Extrait fourni:
Pour les bébés volés de la dictature argentine, une identité à reconstruire

Des dizaines d'Argentins ont découvert à l'âge adulte qu'ils étaient en fait des enfants d'opposants politiques éliminés pendant la dictature, un processus de restitution de l'identité long et douloureux, avec en point de mire, une libération.

Prendre connaissance de la réalité, le choc qui suit, la rencontre avec la famille biologique, le changement de nom, la tâche est ardue.

Probablement celle qui attend Ignacio Hurban, devenu mardi Guido Montoya Carlotto, enfant de guérilleros et petit-fils de la présidente des Grands-mères de la Place de Mai, qui cherche depuis près de 37 ans les enfants disparus de la dictature.

Environ 500 enfants sont nés dans les maternités clandestines du régime militaire (1976/83) et ont été élevés dans des familles de militaires, de policiers, parfois les bourreaux de leurs parents, qui les ont éduqués aux antipodes de ce qu'étaient leurs géniteurs.

"Pendant 26 ans, je n'ai vécu qu'un grand mensonge", confie Pedro Sandoval, né fin 1977 en Buenos Aires et inscrit trois mois plus tard à l'état civil comme le fils d'un chef de la gendarmerie.

"La reconstruction de l'identité est un processus qui dure de nombreuses années, progressif" et "chaque histoire est singulière", note la psychologue Alicia Stolkiner, qui a vu passer des dizaines d'enfants "récupérés" par les Grands-mères de la Place de Mai.

Les premiers "bébés volés" de la dictature ont été retrouvés dans les années 1980. Au total, les Grands-mères ont identifié 114 enfants sur environ 500, le nombre estimé de nouveaux-nés arrachés à leur mère le jour de leur naissance.

Travail demandé:
Répondez à ces questions à partir de l'extrait sur les bébés volés de la dictature argentine :
1. Combien d'enfants environ sont nés dans les maternités clandestines du régime militaire ?
2. Pendant combien d'années Pedro Sandoval dit-il n'avoir vécu qu'un grand mensonge ?
3. Combien d'enfants les Grands-mères de la Place de Mai ont-elles identifiés au total ?

Lignes tirées d'un jeu de données:
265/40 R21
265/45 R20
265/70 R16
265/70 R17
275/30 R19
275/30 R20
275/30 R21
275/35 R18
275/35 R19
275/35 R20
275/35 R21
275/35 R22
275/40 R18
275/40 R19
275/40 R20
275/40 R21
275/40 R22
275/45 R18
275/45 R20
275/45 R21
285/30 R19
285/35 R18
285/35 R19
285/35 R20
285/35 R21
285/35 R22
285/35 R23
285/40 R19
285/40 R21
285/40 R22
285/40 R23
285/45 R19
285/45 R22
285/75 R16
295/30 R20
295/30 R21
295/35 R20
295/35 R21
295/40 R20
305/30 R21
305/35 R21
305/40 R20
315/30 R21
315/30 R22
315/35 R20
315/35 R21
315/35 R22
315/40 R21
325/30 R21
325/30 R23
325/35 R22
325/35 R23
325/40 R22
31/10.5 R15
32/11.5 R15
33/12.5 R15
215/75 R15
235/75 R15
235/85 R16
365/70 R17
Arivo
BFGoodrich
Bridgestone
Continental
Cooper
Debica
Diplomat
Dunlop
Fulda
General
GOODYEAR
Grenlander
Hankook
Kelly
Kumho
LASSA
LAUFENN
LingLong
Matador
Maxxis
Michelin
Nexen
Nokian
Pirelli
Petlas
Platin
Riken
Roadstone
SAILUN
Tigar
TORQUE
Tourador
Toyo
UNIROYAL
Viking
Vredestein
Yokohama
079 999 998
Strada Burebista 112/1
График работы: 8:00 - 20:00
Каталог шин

Réponse attendue:
1. Environ 500 enfants.
2. Pendant 26 ans.
3. 114 enfants.